I recently got a new raincover for our Triumph for £15 from there. Smile

Mutt · 25/02/2012 21:24

This reply has been deleted

Message withdrawn at poster's request.

Tiddlyompompom · 25/02/2012 21:25

YANBU to want it replaced, but you are if you expect a new one, surely she can pick up a second hand one, or you can and she can pay you back?
You lent it in good order, and if the rain cover and hood weren't missing/damaged I doubt you'd care about the stickers, as it would be perfectly usable. I would expect things to be returned in usable condition at least, but reasonable wear and tear is expected seeing as she hadn't just borrowed it for a weekend.
Def say something to her, just point out the facts, the hood is unusable and the raincover's missing, if she can't fix it then can she please get you a replacement.

upahill · 25/02/2012 21:28

It's for reasons like this that I only lend things that I can afford to go missing.

I hardly ever lend stuff out and if I do I watch it like a hawk and make a note of asking for it back.

squeakytoy · 25/02/2012 21:28

If you had still been close friends, would have you felt the same way?

You were friends when you lent it, and to be honest, if it were me I would have just written it off as gone, rather than reclaiming it after a friendship has ended.

buttonmoon78 · 25/02/2012 21:34

See, I think I would feel the same. We always said that neither of us would ever lend to a mutual friend as she is very careless of her things and things she borrows from others so the fact that this has happened is a real surprise.

I think it's the missing stuff definitely. Wear and tear I can understand, though again I am a little surprised at the amount. It was lent when their son was 3, for a day trip to Alton Towers and such things when he had not used a buggy for nearly a year, but although I'm not surprised, equally I'm not bothered by that.

That and the fact that she's tried to hide it. That makes me mad. I stuff up? I admit it. Not nice, but necessary.

OP posts:
RandomMess · 25/02/2012 21:35

It may be just as cheap to look on ebay for one near you that you can collect yourself.

- _DATA_
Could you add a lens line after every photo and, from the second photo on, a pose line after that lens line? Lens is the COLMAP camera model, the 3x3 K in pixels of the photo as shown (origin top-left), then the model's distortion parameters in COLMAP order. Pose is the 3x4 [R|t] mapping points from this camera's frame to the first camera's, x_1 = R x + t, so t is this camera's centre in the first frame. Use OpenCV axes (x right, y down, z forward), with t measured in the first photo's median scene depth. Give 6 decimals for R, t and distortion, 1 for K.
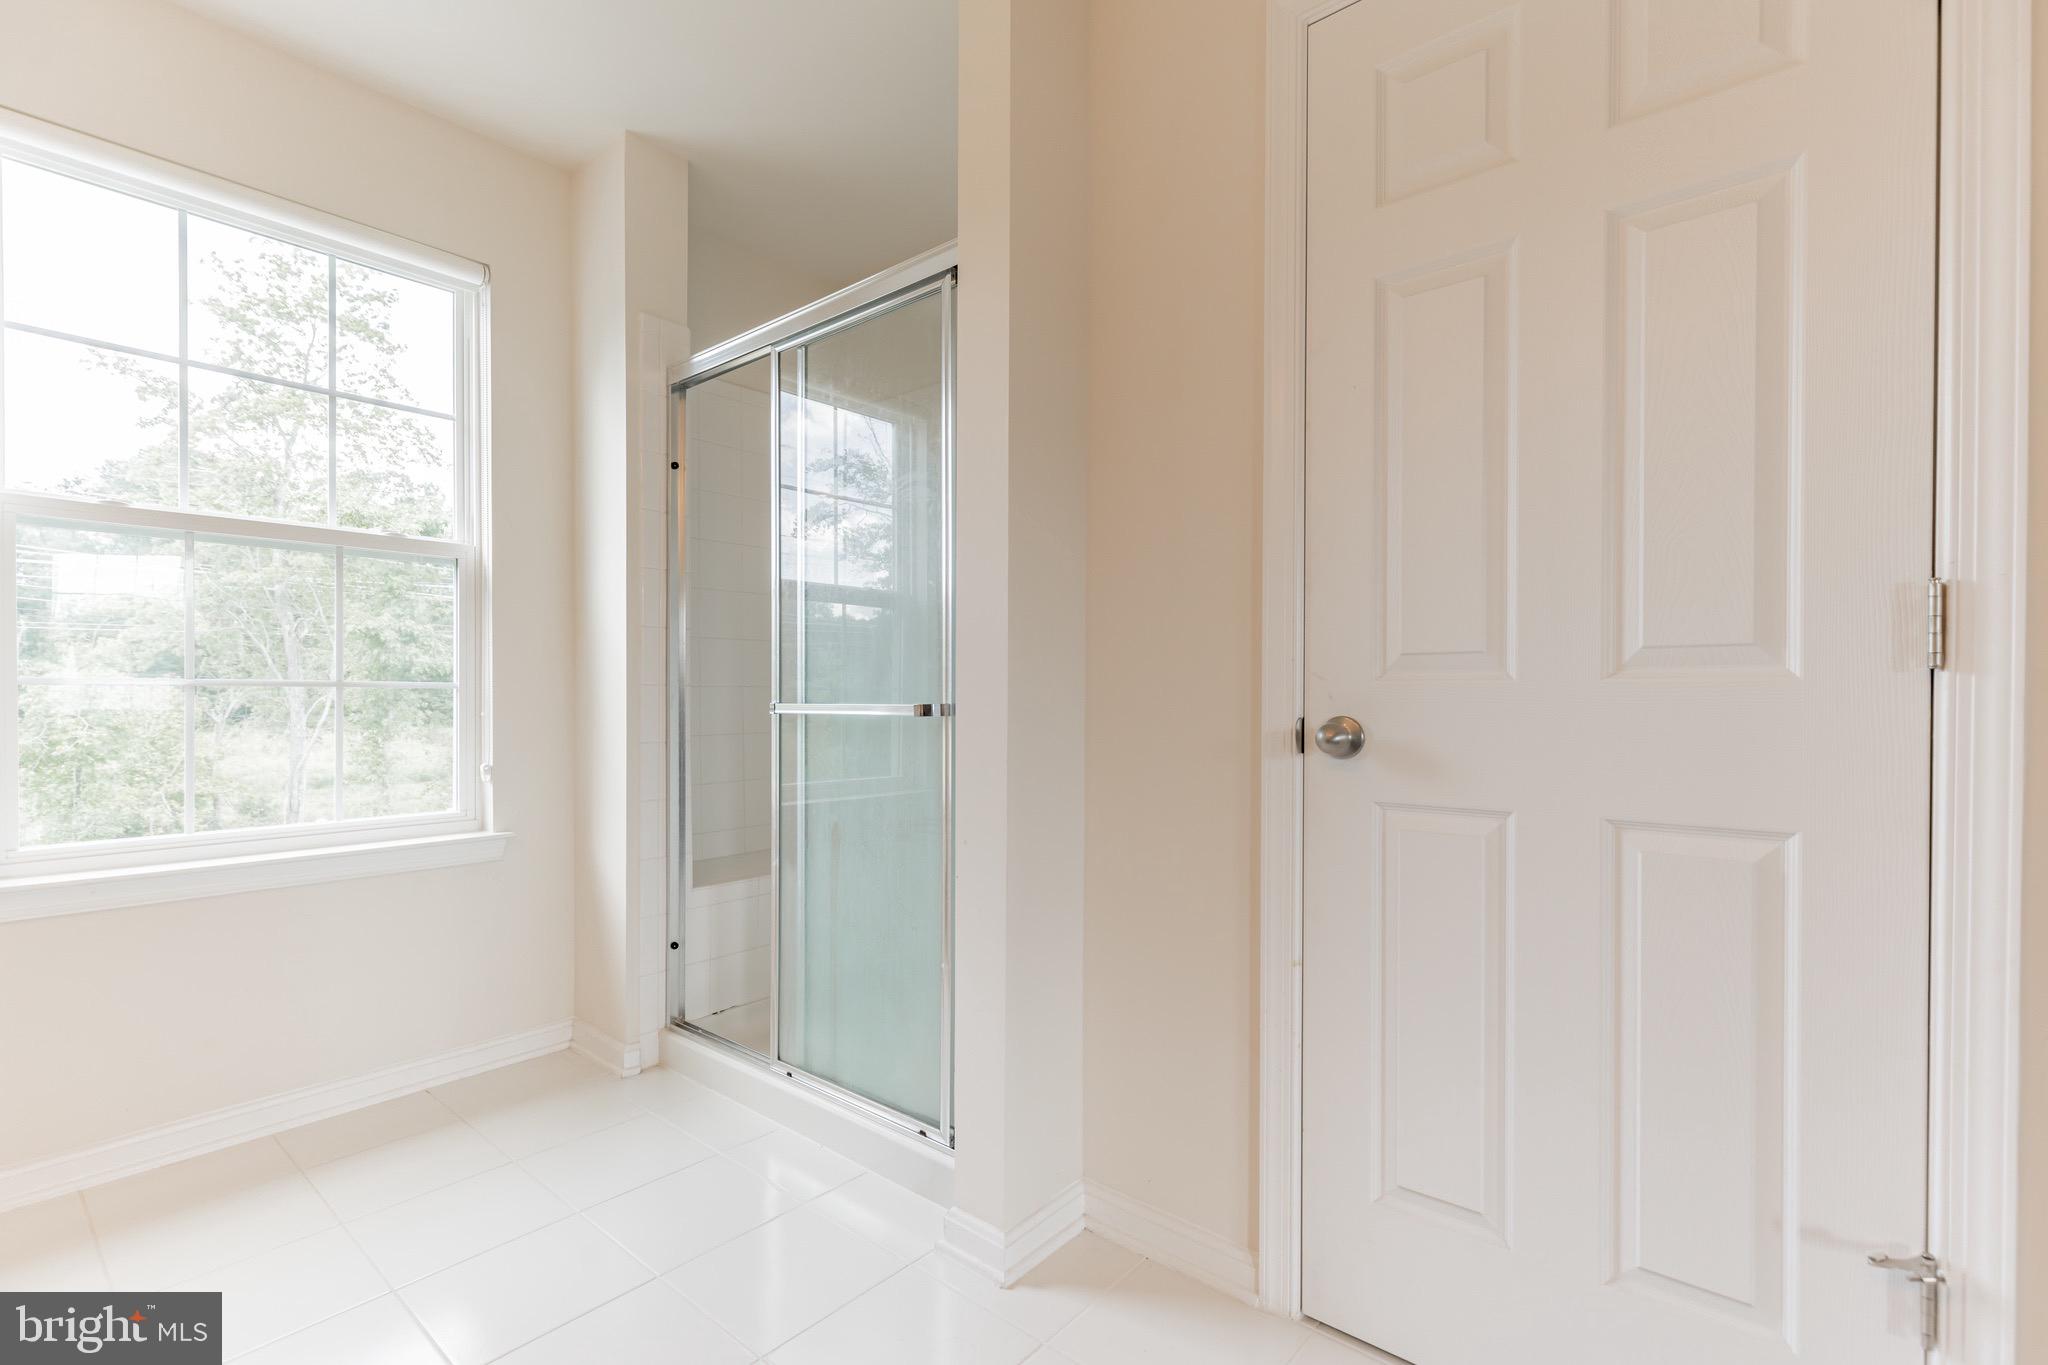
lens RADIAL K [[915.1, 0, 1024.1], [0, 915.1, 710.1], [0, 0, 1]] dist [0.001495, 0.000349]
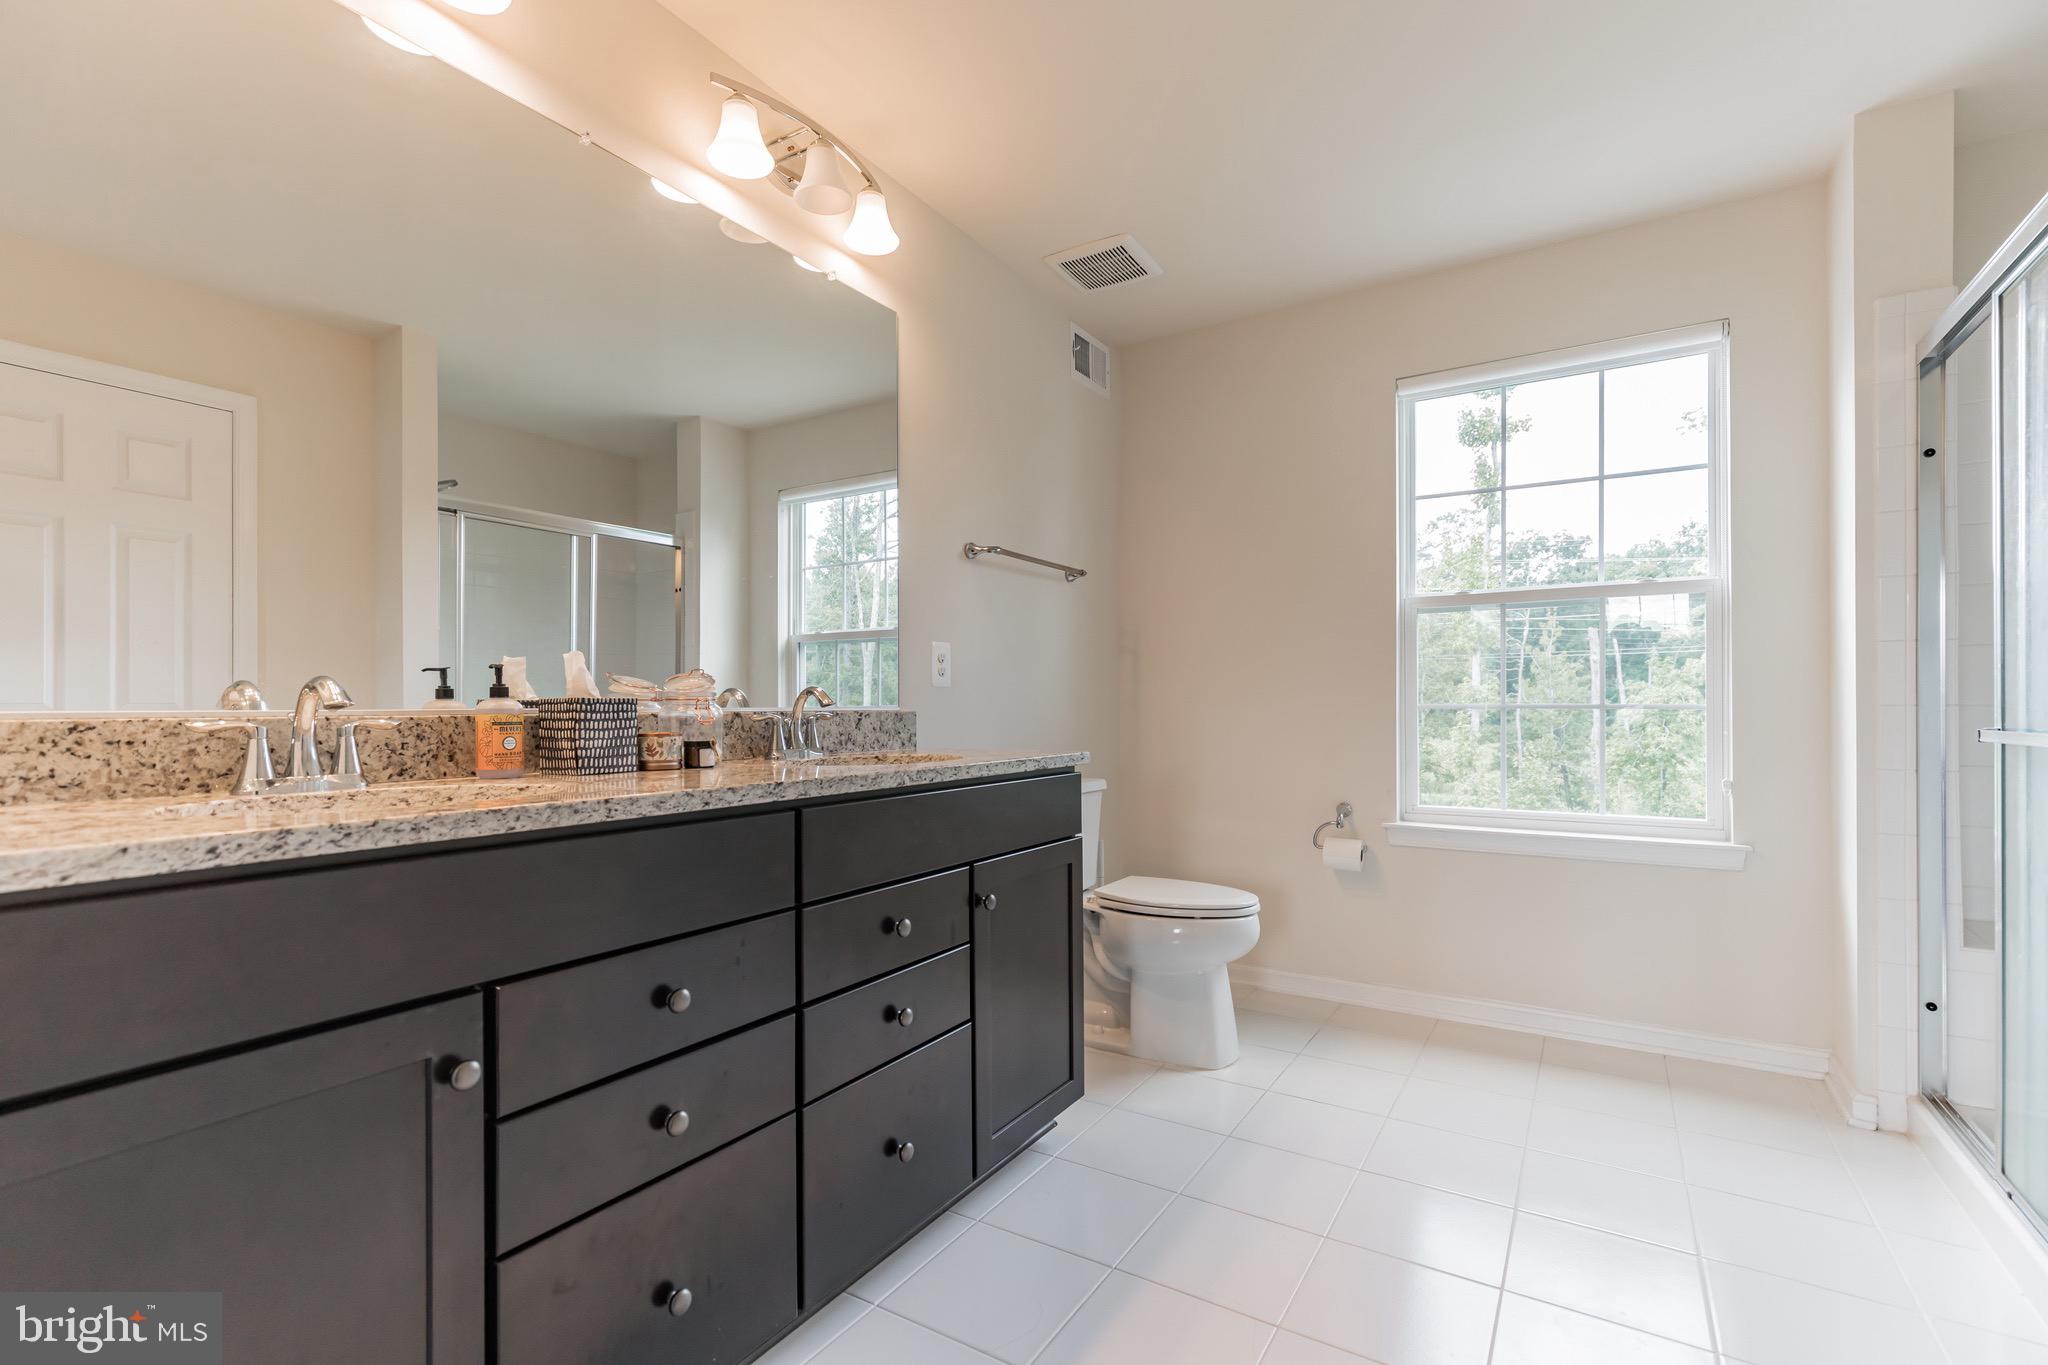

- _QUESTIONS_
1. Answer these questions about the forum thread on a lent buggy:
(a) How much did the poster in the first line pay for the new raincover?
(b) What does upahill say are the only things they lend?
(c) According to buttonmoon78, what was the buggy lent for when the son was 3?
2. Continue the forum thread on a lent buggy from the point where it ends.

- _RESPONSES_
1.
(a) £15.
(b) Things they can afford to go missing.
(c) A day trip to Alton Towers and such things.

2.
vezzie · 25/02/2012 21:36

I think you should be uprfront with her and give her a chance to make good the things that don't work or are missing. Stickers you could live with, with a working hood and raincover. Don't write this off because it's not fair and will drive you nuts. If she won't / can't put the working package back together for you, then if it were me I would be furious, but would be more likely to cool the friendship off than ask for cash or a new buggy. but that's just me.
(I have a Triumph - love it - it seems indestructible, I'd happily lend it on that basis and then be surprised and annoyed if it came back in a not quite useable condition)

MistyB · 25/02/2012 21:37

OP - try to put the other issues to one side and think what is reasonable in this case.

The stickers is minor but I suspect on the back of everything else it has made you jump to "well she should just go and buy me a new one then" when if none of the previous stuff had happened, she would probably have mentioned the hood to you and you would have probably come to a reasonable solution.

She may not have reasiled that you wanted it back and may well be mortified that it is not in a good state, worsened but the fact that she has attempted to clean it and buggered it up even more!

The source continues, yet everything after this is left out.